LinkExtractorTransformer#

Beta

This feature is in beta. It is actively being worked on, so the API may change.

DocumentTransformer for applying one or more LinkExtractors.

Example

extract_links = LinkExtractorTransformer([
    HtmlLinkExtractor().as_document_extractor(),
])
extract_links.transform_documents(docs)

Create a DocumentTransformer which adds extracted links to each document.

Methods

__init__(link_extractors)

Create a DocumentTransformer which adds extracted links to each document.

atransform_documents(documents, **kwargs)

Asynchronously transform a list of documents.

transform_documents(documents, **kwargs)

Transform a list of documents.

Parameters:

link_extractors (Sequence[LinkExtractor[Document]])

Create a DocumentTransformer which adds extracted links to each document.

Parameters:

link_extractors (Sequence[LinkExtractor[Document]])
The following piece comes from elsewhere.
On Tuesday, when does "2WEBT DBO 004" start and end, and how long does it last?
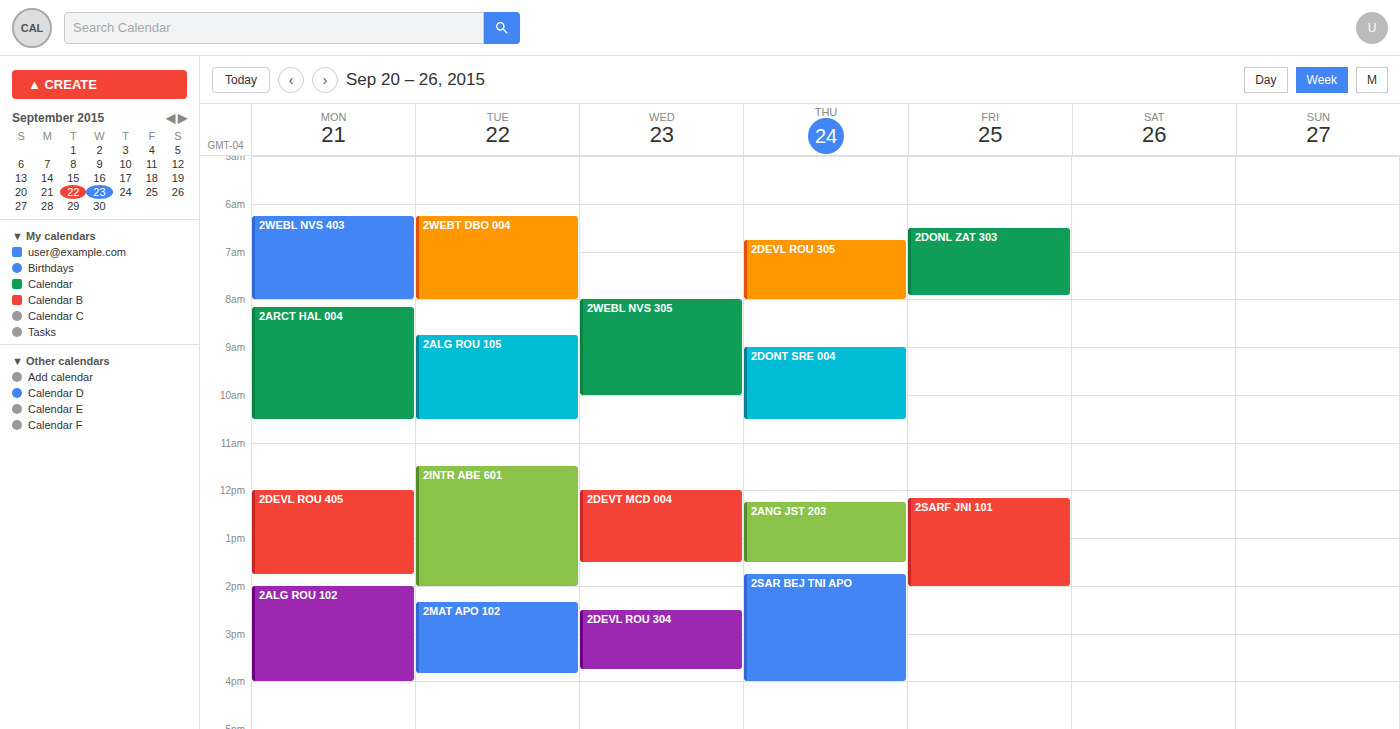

Asynchronously transform a list of documents.

Parameters:
  • documents (Sequence[Document]) – A sequence of Documents to be transformed.

  • kwargs (Any)

Returns:

A sequence of transformed Documents.

Return type:

Sequence[Document]

Transform a list of documents.

Parameters:
  • documents (Sequence[Document]) – A sequence of Documents to be transformed.

  • kwargs (Any)

Returns:

A sequence of transformed Documents.

Return type:

Sequence[Document]